Most of the questions that follow were of moderate difficulty. The questions often came back to recognizing that the author strongly believes that humans have evolved to adapt to cooked food even though the evidence that supports it is a bit ambiguous. The most difficult question was once again the Passage Organization question in #24. This is not attributable to any inherent difficulty in Passage Organization questions. However, the instances in Passage 1, 3, & 4 of this test all contained some rather challenging, very abstract answer choices.
Finally, some big picture observations:
- Section Layout – This is the second test in a row that had 15/27 questions in the last two passages and only 12/27 questions in the first two. It’s also the second test in a row to lead off with only 5 questions in the first passage (December 2017 went 5-7-8-7 while June 2018 went 5-7-7-8). Such a back-end loaded section can cause serious timing issues if one is not disciplined at the start of the section. The one solid skipping opportunity came with the first passage, a passage that most test takers are reluctant to skip, as it is usually one of the easiest passages. While I did not get the kind of negative feedback overall that I have received on many of the RC sections of the last couple years, I did hear a number of people complain about pacing. The layout probably had a lot to do with those pacing issues, and those issues could have had a serious impact on Passages 3 and 4.
- Diversity Passages? – There was not even a hint of a Diversity Passage on this test. The consistency of this long entrenched pattern continues to break down in recent years.

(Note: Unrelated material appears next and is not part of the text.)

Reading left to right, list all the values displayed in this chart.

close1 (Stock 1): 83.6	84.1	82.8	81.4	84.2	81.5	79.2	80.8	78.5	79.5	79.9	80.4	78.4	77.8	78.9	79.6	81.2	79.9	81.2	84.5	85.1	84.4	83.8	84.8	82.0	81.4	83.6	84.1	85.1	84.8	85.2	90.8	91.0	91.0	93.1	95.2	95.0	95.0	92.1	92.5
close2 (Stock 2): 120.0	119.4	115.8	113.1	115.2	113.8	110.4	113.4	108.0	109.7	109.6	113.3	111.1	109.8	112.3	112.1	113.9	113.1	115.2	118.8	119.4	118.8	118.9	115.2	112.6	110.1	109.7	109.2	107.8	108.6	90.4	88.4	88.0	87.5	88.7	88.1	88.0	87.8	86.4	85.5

- Two Science Passages – While this might have been a recipe for disaster for the less scientifically inclined test taker, neither passage was too nasty. Certainly the topics of the two passages were approachable to most people. It has been a few years since we have seen a section with multiple Science passages.
- No Clear Winner for “Most Difficult” – While Passage 3 was probably the most challenging for the most people, Passage 4, with its timing difficulties, could have easily taken that mantle. But still, neither passage stands out across past tests, especially some of the recent tests (I’m looking at you once again Judicial Candor). It is also worth noting that, once again, the Comparative Reading passage was one of the most difficult. This is something we have seen a lot of lately.
Overall, the Reading Comprehension section of June 2018 does not stand out as too memorable, either for its ease or its difficulty. This was not hands down the hardest section of this test, as Reading Comprehension has been a number of times over the past few years. Many test takers would, however, characterize this as their hardest section, while many others could probably point to Logical Reasoning as more difficult this time around (feedback on Logic Games has been a bit more positive). Either way, the most difficult section of June 2018 is not as clear-cut as it has been in the past.